Cafarnaum, hissopadas, argueirices, ventrudo, tasquinhar, cambulhada, perlenga, gaifonas, vezos, ancho, hausto, rifoneiro… A enumeração é longa, mas ilustrativa do léxico variegado a que Mário de Carvalho recorre nos seus romances, nos seus contos, nas 11 histórias curtas deste Burgueses Somos Nós Todos ou Ainda Menos. É uma continuada festa da língua portuguesa, feita de homenagens a antiquíssimos cultores do idioma, escritores de outros tempos, nem sempre assim tão distantes. Um arco-íris também semântico que ganha significado acrescido numa época em que a palavra portuguesa mais usada é… “coisa”. Em Mário de Carvalho nada se generaliza nem se empobrece. A cada coisa o seu verbo, substantivo ou adjetivo – individual e único.
Se esse artesanato linguístico está presente em todos os seus livros (desde a estreia, em 1981, com Contos da Sétima Esfera), se ajusta também na perfeição a estes pequenos enredos de gente comum. À semelhança das recentes recolhas de contos, esta apresenta igualmente um tema. No caso, os dois versos de Mário Cesariny dão título ao conjunto. É o mundo dos bibelôs e de traições, aventuras e sentimentalices; da burguesia de má fama, classe média a ambicionar voos superiores; de homens e mulheres nada remediados, à exceção das coisas do amor e do sentido da vida.
Percorre estes contos, ainda, um olhar cru mas humano, para a idade avançada, da sabedoria e das doenças, da lucidez e dos desencantos familiares. Histórias que também não esquecem certas crises por que o País passou recentemente.
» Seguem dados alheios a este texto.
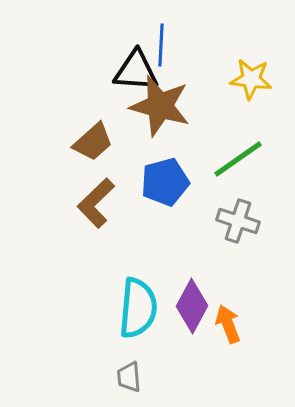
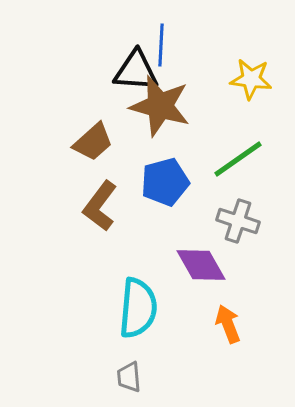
brown L-shape: moved 4 px right, 3 px down; rotated 9 degrees counterclockwise
purple diamond: moved 9 px right, 41 px up; rotated 58 degrees counterclockwise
Tanto num registo mais elegíaco como noutro mais irónico, estes narradores confrontam o leitor com perplexidades, alarmes, desentendimentos, vinganças e, acima de tudo, vaidades humanas. Se “do pó viemos, ao pó voltaremos”, como diz o versículo, aqui Mário de Carvalho dá-nos também a “pá e a vassoura”, título de um dos seus contos que limpam a nossa passagem pelo mundo.